▶ **Your task**:
Answer these questions about the story of the missing keys.
1. What were the neighbors building?
2. What does the narrator feed the goat to keep the rest of the mail safe?
3. Where were the keys found?

▶ **Document excerpt**:

- Opening Delimiter -

First of all, I know on some level that I'm weird. But I swear, all us small-time pet-farm people are a little left of center. Seriously. But I always talk to the animals. Whoever talks to me first when I come out the door is who I talk back to. So as I walk out to feed my animals the other night, I am greeted by the "mmmmaaaaaaahhhh" of the goats as I open the door, and I automatically respond in kind. And I look up, I see the neighbor in the yard looking strangely at me. Turns out, our neighbors were over to work on a fence they are building us (out of the goodness of their hearts I might add). I was surprised and a little bit embarrassed, but I cheerfully say, "Hey there, How's it going?" The other neighbor says, "terrible.... I mean, the fence is going good, but the goats took the keys to our little buggy and we can't find them!" "The goats did what?!" I say. So he explains that the keys to their utv little 4 wheel vehicle were in the ignition and now they are missing. I start to panic. 1) goats eat everything, and 2) we have a particular goat that is the poster child for sentiment number 1. She eats EVERYTHING. And she'll pester you to death for whatever is in your hands. I have started to feed her the junk mail just to keep the rest of the mail (and my shirt) safe until we get inside! The kiddo is napping inside so I call her and tell her to come help look as we wander around the yard looking for these keys, all I keep thinking is, "How will we even find them? Do they poop them out? Goats poop pellets, will we have to get her x-rayed? Will she need surgery?" I bring it up to the neighbor... "she really might have eaten them" and we keep walking and looking at the ground. Finally, the sleepyhead emerges from the house. She chuckles at the thought of the goats stealing the keys. I am not chuckling at this moment. I am thinking.... "someday we'll look back on this and laugh" I just didn't know it would be in the direct/near future. Kiddo has only been outside for a minute or two and she yells, "Found them!" and sure enough, she found them. They were behind the seat in the vehicle. Whew! I exhale a big sigh of relief.

- Closing Delimiter -

▶ **Material shown**:
- Opening Delimiter -

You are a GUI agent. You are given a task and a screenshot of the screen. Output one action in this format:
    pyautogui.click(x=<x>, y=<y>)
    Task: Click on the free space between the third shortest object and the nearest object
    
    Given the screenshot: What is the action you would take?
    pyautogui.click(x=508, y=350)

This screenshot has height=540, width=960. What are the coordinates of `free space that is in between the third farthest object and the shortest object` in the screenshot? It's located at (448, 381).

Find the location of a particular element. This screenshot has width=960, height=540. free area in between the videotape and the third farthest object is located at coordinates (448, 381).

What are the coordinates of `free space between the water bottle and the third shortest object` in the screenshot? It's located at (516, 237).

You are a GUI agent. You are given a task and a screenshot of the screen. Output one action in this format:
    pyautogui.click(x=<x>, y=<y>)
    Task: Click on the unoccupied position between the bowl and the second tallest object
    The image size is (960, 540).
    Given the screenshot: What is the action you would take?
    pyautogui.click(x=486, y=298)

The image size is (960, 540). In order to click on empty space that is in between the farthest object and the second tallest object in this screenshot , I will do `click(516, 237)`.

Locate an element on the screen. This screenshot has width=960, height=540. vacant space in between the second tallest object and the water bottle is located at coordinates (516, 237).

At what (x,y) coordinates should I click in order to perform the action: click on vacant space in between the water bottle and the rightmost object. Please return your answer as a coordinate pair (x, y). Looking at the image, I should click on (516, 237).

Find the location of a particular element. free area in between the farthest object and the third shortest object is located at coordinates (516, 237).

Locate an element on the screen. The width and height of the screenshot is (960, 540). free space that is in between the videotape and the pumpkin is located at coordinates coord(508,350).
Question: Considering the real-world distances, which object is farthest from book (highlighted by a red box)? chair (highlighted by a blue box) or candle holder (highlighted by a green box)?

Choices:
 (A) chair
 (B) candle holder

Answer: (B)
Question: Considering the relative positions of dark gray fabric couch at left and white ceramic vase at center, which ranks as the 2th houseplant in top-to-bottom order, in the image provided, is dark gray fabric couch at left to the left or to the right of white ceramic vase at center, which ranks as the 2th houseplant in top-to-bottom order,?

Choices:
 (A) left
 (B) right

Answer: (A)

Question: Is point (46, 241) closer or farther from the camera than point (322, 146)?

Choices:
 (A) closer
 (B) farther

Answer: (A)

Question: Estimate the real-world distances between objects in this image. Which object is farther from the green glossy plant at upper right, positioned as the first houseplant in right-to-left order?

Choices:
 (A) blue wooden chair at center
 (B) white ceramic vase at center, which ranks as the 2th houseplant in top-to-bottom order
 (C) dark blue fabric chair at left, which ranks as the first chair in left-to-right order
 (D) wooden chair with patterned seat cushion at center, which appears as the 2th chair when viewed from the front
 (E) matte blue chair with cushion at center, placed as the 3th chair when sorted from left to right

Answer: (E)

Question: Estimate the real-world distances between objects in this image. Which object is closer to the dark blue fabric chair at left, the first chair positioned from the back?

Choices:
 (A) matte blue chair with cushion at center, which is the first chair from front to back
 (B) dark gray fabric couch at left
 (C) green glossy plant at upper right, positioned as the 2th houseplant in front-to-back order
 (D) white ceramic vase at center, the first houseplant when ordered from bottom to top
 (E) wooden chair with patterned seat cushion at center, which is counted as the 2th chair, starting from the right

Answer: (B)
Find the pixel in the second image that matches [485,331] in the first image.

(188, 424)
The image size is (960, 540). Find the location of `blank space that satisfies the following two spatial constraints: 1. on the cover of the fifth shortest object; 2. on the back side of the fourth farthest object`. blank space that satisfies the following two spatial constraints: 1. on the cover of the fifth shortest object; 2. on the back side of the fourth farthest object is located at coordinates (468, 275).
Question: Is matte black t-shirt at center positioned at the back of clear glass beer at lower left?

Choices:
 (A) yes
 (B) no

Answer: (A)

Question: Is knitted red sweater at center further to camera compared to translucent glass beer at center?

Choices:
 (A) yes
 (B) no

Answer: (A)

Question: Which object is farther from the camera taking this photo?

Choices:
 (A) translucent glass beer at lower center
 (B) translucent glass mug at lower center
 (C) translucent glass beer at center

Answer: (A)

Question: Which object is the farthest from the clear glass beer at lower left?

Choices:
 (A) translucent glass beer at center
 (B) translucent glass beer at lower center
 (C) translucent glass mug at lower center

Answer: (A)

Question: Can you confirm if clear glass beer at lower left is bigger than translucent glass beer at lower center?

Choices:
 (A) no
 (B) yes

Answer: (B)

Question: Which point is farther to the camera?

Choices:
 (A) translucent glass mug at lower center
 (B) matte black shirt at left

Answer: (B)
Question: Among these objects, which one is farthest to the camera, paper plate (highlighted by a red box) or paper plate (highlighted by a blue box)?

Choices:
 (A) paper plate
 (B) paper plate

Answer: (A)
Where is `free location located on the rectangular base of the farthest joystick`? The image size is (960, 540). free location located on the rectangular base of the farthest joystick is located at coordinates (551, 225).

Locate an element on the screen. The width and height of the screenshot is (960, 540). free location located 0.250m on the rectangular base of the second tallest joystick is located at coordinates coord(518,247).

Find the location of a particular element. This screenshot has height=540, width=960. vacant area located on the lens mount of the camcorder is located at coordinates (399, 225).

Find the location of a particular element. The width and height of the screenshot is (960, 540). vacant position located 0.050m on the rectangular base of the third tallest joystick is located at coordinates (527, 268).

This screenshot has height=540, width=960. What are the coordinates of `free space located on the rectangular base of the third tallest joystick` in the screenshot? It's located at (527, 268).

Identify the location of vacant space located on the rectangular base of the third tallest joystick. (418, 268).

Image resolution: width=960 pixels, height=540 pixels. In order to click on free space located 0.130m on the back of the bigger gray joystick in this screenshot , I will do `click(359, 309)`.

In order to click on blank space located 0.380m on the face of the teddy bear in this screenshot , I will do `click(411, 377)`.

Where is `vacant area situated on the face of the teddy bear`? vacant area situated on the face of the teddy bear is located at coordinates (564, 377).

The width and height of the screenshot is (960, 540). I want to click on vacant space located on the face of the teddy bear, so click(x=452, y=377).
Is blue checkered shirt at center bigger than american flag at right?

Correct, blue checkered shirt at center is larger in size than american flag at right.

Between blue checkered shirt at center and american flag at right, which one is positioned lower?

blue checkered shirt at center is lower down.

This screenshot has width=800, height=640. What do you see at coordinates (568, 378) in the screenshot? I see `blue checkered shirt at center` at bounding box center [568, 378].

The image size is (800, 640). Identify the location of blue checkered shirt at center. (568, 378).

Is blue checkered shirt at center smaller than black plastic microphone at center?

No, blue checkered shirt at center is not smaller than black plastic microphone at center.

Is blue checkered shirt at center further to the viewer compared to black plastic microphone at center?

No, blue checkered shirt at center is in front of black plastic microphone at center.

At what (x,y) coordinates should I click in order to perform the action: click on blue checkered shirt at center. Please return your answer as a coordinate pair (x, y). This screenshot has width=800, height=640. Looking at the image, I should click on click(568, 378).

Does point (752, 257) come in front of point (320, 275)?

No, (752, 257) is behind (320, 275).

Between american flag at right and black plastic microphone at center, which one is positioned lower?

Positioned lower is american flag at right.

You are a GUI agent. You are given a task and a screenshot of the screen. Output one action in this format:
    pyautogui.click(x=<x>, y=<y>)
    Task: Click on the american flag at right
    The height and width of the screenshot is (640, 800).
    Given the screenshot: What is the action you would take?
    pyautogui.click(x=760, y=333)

- Closing Delimiter -

▶ **Solution**:
1. A fence.
2. The junk mail.
3. Behind the seat in the vehicle.